D’une manière générale, les sociaux-démocrates – que ce soient les partis, les syndicats quand ils en sont proches, ou les think tanks qui étaient très actifs au moment où la « troisième voie5 » avait le vent en poupe – peinent à produire des idées nouvelles.
Je trouve intéressantes quelques idées qui circulent actuellement, comme celle de l’État investisseur social, ou celle de la pré-distribution6 qui en est assez proche. Elles consistent à modifier le processus actuel de redistribution des richesses en corrigeant les inégalités à la source, voire avant qu’elles ne se forment, et non plus a posteriori. Mais ces idées tardent à prendre corps, voire à être transformées en programme de gouvernement là où ce serait possible. Et cela reste assez pauvre, par comparaison avec ce que la social-démocratie a déjà apporté au débat intellectuel, notamment durant les années 1930.

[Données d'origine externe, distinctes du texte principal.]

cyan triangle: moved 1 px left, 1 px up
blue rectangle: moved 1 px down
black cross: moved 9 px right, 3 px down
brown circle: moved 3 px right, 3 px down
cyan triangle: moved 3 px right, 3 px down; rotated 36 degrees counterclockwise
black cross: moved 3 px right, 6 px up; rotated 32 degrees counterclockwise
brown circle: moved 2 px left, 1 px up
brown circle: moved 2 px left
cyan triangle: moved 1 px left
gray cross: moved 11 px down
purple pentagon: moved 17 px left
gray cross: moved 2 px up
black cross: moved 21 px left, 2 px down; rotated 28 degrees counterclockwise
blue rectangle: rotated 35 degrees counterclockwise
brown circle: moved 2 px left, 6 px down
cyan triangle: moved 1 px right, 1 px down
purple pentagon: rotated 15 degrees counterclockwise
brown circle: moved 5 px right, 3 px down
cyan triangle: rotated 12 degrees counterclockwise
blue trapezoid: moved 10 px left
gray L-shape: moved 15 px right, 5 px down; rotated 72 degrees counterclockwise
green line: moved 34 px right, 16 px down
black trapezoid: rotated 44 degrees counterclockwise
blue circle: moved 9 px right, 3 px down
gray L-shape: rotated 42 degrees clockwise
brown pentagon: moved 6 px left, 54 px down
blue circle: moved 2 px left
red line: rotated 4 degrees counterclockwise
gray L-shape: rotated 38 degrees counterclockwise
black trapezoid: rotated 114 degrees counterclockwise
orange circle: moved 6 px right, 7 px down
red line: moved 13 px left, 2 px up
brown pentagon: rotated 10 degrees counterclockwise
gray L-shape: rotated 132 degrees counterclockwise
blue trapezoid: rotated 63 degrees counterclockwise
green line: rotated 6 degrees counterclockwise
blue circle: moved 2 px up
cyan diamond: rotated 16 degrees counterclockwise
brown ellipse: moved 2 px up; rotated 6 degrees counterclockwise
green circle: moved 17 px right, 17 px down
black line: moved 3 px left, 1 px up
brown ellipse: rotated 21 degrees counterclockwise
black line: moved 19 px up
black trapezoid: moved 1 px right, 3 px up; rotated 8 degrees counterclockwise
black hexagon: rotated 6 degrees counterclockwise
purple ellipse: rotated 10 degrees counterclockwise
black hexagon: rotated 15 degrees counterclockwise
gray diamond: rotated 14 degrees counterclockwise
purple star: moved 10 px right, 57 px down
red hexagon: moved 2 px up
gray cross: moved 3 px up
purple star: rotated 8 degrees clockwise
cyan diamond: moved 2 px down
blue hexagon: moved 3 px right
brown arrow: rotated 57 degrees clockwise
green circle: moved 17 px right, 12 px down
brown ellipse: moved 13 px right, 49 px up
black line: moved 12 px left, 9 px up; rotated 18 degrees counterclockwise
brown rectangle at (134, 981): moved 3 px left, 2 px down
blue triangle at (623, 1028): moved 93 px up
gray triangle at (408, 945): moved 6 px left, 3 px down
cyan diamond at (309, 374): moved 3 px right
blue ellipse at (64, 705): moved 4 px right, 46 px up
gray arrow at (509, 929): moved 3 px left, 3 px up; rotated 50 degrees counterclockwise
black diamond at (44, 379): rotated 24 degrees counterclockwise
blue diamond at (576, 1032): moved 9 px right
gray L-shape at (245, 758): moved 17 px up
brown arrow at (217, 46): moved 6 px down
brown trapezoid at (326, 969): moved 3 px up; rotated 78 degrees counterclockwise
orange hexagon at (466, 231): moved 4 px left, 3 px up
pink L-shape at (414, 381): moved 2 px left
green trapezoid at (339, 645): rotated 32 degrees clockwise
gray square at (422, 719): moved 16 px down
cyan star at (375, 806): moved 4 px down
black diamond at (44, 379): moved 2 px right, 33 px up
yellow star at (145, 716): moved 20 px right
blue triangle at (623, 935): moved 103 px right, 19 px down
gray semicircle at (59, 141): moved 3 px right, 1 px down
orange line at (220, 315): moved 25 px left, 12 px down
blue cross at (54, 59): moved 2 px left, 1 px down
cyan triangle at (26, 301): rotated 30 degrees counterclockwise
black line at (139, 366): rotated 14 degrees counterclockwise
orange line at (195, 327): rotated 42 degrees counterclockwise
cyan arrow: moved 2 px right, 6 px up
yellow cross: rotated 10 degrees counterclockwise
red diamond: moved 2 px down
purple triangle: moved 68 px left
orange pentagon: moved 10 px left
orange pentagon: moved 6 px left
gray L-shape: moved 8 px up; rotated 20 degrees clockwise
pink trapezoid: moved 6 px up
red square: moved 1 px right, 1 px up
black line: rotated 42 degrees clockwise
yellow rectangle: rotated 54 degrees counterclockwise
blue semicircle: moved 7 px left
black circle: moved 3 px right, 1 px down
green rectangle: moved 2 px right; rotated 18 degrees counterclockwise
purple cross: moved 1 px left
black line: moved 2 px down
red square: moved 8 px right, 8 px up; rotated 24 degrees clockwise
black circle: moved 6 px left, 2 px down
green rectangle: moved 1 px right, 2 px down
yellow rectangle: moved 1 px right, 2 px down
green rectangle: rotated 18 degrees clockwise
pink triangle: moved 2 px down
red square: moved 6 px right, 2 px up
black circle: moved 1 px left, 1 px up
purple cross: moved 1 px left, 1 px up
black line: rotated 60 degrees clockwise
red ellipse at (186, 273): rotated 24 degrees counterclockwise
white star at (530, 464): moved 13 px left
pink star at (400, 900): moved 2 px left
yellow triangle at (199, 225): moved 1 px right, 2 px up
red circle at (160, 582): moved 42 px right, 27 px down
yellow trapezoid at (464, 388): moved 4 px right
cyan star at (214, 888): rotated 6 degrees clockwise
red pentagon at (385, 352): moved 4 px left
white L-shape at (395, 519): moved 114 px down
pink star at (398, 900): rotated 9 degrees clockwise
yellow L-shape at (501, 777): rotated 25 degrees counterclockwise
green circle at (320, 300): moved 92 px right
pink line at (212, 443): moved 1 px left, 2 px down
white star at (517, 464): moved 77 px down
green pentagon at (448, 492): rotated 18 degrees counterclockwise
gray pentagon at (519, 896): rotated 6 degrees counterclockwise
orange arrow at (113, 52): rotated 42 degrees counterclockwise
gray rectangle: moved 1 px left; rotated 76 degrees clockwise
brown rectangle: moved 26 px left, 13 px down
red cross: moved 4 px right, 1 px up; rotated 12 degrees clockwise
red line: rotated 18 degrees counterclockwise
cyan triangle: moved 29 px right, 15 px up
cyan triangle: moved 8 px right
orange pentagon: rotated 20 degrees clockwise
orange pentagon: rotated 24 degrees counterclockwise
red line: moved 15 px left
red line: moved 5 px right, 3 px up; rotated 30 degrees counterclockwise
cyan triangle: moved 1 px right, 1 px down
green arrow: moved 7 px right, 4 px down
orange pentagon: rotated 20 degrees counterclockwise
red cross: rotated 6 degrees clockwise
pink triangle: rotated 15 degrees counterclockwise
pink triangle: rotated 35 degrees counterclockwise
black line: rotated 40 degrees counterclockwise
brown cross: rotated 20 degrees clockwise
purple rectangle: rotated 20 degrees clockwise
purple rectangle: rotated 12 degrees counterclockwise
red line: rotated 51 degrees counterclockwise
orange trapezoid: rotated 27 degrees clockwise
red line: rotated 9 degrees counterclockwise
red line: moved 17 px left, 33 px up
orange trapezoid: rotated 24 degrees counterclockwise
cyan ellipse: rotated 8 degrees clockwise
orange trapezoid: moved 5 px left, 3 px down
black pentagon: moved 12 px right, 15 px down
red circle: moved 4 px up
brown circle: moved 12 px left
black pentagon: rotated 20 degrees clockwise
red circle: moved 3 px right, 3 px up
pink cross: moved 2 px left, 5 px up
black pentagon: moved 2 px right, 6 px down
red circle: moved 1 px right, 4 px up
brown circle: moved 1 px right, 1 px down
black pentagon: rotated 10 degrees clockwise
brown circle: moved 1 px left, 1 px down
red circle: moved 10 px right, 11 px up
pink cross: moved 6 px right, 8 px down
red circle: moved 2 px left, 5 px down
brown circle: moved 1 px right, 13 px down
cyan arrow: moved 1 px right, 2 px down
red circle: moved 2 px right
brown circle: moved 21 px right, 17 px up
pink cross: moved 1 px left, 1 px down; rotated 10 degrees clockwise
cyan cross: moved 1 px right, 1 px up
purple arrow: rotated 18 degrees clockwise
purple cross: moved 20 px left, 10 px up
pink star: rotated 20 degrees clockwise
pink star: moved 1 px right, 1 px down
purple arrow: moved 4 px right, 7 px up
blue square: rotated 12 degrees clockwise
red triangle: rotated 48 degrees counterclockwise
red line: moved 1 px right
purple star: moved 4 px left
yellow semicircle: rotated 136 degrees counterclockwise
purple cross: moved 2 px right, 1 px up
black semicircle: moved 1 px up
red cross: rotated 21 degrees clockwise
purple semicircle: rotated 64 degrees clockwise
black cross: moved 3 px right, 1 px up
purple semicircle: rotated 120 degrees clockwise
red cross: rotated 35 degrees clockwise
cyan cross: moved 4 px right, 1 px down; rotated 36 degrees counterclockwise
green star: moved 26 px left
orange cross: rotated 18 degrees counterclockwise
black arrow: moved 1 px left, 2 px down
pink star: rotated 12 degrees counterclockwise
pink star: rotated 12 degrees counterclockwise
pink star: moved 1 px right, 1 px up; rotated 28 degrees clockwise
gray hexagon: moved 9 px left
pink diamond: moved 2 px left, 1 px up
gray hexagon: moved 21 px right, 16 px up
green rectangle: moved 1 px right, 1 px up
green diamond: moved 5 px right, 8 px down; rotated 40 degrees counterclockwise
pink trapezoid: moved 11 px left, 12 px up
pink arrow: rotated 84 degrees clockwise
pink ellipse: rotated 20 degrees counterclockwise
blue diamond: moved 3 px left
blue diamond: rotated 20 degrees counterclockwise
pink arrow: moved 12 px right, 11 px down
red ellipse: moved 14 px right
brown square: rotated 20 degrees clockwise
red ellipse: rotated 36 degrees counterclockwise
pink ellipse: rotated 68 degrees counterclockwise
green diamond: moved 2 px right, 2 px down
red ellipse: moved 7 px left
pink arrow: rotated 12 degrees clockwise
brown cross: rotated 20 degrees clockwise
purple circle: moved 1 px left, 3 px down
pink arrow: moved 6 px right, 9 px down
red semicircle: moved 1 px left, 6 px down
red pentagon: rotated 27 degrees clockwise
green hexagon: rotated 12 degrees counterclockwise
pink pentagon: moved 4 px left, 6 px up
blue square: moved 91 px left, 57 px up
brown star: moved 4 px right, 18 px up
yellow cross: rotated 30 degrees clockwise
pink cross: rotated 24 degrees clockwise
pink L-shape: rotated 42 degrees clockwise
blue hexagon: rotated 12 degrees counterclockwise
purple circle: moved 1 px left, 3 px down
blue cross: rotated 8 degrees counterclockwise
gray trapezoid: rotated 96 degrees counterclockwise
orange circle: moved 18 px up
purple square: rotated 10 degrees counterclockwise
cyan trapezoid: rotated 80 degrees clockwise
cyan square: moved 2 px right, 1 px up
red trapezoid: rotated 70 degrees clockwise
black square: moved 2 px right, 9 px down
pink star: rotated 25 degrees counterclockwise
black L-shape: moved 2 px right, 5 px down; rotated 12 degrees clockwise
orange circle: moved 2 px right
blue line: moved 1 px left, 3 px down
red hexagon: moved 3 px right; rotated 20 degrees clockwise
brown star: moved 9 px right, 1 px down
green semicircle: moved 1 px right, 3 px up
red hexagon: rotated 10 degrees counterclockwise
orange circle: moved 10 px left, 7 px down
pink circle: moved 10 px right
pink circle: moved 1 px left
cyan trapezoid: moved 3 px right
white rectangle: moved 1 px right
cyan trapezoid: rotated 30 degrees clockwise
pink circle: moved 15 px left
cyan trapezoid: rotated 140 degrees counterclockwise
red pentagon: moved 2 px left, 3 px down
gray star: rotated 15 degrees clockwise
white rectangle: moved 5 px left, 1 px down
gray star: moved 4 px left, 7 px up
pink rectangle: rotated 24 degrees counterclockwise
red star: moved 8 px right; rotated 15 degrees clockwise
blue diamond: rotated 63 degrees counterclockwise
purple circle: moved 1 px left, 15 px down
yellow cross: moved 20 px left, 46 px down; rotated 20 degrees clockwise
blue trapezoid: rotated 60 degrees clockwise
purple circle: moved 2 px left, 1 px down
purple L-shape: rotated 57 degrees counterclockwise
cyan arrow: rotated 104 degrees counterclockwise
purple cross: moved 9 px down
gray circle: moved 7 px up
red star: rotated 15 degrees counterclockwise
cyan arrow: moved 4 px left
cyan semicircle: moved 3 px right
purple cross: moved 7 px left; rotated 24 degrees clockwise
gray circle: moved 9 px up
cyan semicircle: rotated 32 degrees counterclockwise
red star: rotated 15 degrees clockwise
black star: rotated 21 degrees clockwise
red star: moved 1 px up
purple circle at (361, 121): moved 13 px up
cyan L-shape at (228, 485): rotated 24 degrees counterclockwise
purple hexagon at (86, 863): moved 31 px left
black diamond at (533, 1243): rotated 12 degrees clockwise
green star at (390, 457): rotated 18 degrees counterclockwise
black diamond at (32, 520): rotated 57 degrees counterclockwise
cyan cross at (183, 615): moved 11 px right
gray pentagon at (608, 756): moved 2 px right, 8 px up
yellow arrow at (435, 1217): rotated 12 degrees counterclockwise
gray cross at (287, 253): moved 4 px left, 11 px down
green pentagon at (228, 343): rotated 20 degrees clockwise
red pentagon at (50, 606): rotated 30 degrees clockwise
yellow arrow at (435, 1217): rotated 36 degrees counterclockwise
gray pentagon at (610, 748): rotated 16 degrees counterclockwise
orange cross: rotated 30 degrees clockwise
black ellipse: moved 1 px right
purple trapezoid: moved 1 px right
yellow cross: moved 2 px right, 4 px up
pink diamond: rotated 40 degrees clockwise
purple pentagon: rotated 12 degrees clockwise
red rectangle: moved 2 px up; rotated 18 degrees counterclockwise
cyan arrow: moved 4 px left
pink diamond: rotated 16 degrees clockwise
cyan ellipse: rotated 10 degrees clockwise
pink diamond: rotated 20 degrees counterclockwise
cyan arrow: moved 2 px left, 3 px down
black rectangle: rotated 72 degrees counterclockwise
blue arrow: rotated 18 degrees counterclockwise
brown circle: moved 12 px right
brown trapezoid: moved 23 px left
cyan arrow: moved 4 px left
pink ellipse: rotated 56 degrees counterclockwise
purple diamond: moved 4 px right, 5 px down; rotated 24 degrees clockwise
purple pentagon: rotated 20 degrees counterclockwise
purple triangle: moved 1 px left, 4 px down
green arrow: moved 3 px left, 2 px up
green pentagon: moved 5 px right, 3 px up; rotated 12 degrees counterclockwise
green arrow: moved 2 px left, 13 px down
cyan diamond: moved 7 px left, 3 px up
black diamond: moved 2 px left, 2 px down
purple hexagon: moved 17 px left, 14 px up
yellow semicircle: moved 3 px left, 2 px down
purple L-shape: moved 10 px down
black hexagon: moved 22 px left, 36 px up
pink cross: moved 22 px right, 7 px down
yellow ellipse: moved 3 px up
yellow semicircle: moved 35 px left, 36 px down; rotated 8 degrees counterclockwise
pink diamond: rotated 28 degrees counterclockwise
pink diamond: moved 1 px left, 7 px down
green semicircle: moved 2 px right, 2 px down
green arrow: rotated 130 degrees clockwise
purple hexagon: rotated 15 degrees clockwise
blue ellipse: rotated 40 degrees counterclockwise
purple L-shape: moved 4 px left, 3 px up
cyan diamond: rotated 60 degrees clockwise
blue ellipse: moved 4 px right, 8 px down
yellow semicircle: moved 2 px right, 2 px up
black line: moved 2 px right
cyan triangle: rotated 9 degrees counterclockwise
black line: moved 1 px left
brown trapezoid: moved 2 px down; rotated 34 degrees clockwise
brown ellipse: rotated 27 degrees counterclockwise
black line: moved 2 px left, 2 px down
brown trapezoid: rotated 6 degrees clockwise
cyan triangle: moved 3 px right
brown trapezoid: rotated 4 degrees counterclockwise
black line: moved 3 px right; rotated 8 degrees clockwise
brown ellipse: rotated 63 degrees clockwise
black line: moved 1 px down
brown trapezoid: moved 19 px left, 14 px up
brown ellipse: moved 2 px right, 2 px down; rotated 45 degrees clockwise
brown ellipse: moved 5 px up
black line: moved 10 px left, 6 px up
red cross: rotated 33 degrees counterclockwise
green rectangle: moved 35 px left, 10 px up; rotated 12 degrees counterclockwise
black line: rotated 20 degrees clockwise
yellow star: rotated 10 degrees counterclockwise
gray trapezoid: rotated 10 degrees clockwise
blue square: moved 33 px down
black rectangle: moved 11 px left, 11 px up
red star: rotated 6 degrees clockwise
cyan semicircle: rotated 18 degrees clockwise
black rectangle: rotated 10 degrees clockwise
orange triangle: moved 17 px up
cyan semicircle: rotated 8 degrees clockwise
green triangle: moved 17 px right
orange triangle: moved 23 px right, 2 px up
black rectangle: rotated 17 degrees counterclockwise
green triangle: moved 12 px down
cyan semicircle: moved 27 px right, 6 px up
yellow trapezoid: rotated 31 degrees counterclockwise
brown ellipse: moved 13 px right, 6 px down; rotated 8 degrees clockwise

Je fais plutôt le diagnostic d’un faible dynamisme intellectuel. Il est symptomatique que les idées qui apparaissent nouvelles et originales viennent en réalité d’autres cercles intellectuels, écologistes ou altermondialistes. C’est le cas du revenu d’existence7 défendu par Hamon lors de sa campagne. Auparavant, de telles idées n’étaient diffusées que dans des courants microscopiques, comme Utopia au sein du PS français, qui n’a jamais eu le moindre poids politique, ni à l’intérieur ni à l’extérieur du parti.
Voir Hamon faire campagne sur des thèmes aussi minoritaires a quelque chose d’assez ironique. Ce n’est pas un mal en soi, mais c’est l’indice d’un problème très profond. Sur le plan intellectuel comme sur le plan électoral, un espace social-démocrate – tel qu’il est souvent conçu, comme un « juste milieu » entre le centre-droit néolibéral et la gauche radicale – n’aura probablement plus la capacité de reconquérir la taille et l’hégémonie qui furent les siennes durant les dernières décennies. En dehors de quelques situations locales, cet espace est voué à demeurer très réduit dans les années à venir. Mais je parle ici d’idées et d’espace politique : les organisations partisanes n’y sont pas « scotchées » et peuvent avoir des destins plus heureux.